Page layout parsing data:
* * * * * * * * *

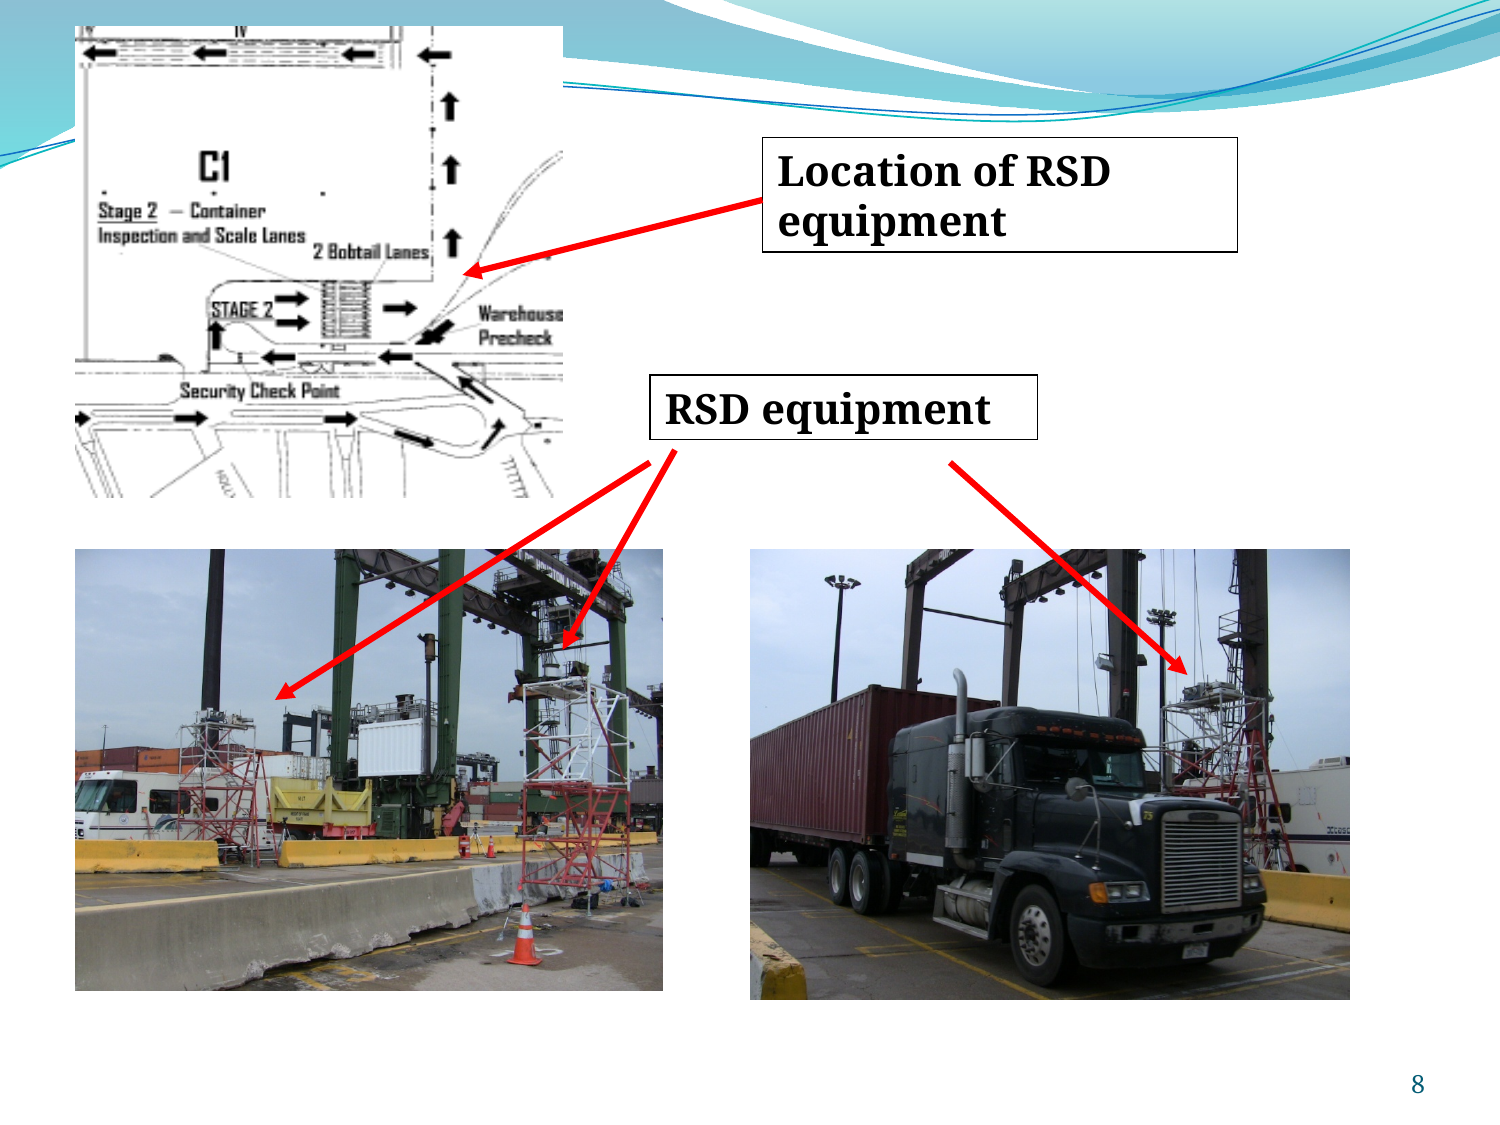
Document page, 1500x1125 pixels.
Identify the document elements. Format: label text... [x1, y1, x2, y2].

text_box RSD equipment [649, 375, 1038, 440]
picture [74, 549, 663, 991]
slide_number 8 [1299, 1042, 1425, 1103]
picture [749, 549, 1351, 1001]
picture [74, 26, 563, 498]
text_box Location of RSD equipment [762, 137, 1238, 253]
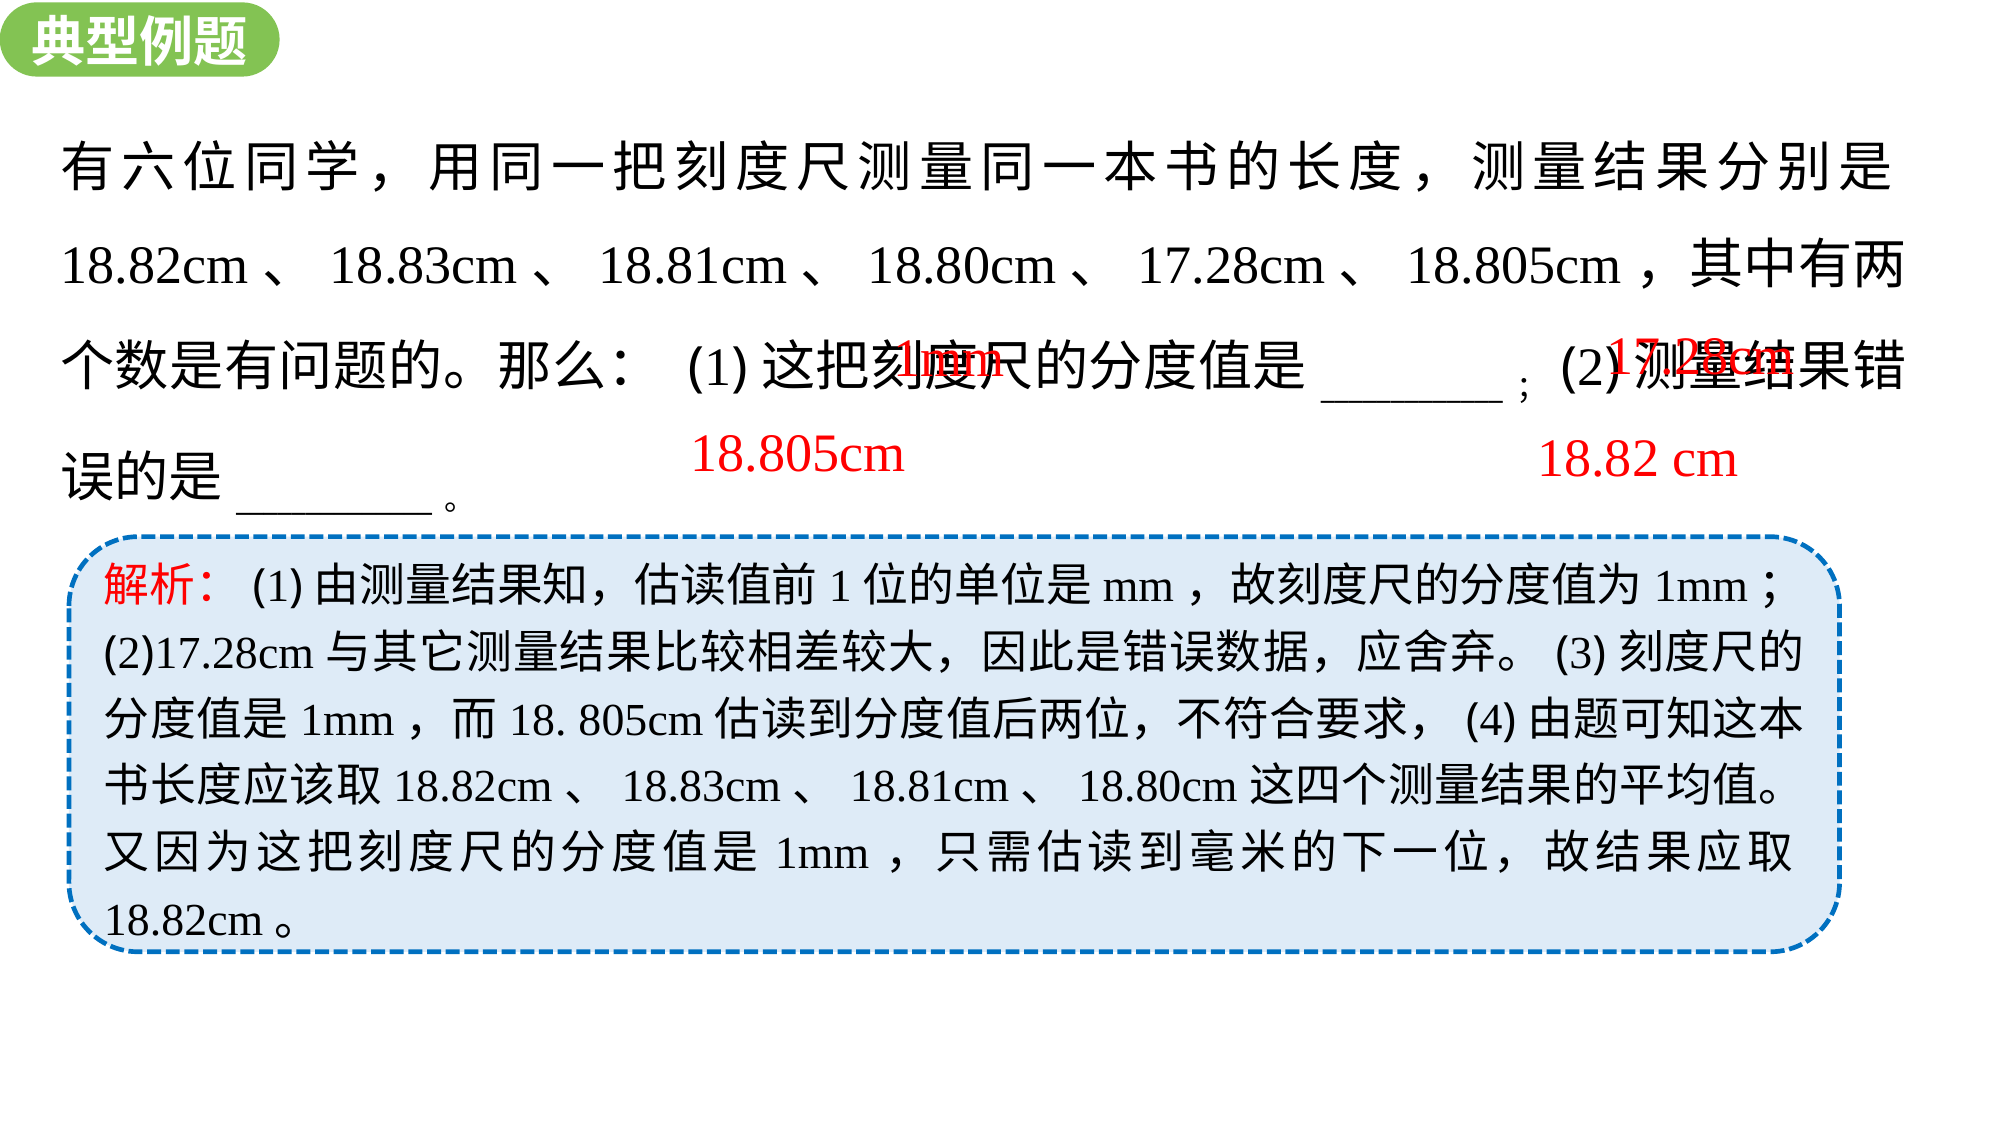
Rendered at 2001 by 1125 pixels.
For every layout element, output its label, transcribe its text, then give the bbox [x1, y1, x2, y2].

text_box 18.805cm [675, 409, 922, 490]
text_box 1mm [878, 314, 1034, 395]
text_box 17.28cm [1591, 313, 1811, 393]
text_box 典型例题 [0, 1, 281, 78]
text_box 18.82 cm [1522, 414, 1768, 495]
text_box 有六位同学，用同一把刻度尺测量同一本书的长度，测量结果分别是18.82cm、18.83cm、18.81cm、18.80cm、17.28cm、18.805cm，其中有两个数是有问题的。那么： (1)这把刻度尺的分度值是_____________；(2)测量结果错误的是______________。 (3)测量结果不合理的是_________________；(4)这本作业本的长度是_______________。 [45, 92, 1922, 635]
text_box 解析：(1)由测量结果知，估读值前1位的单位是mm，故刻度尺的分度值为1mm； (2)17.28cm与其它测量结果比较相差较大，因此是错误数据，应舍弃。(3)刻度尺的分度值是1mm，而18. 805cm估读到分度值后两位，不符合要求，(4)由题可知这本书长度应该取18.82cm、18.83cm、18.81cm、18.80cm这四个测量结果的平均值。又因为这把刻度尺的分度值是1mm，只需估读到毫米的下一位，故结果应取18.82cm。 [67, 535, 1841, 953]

* * * * * * * * *

- [What you should do] Give again, please, precisely the lines that begin the records and run through the line with "Rendered at 2001 by 1125 pixels." in it, keeping both end lines and dropping any pictures.

- [Answer to the problem]
Document page, 1500x1125 pixels.
Identify the document elements. Format: label text... [x1, y1, x2, y2].

text_box RSD equipment [649, 375, 1038, 440]
picture [74, 549, 663, 991]
slide_number 8 [1299, 1042, 1425, 1103]
picture [749, 549, 1351, 1001]
picture [74, 26, 563, 498]
text_box Location of RSD equipment [762, 137, 1238, 253]
Rendered at 2001 by 1125 pixels.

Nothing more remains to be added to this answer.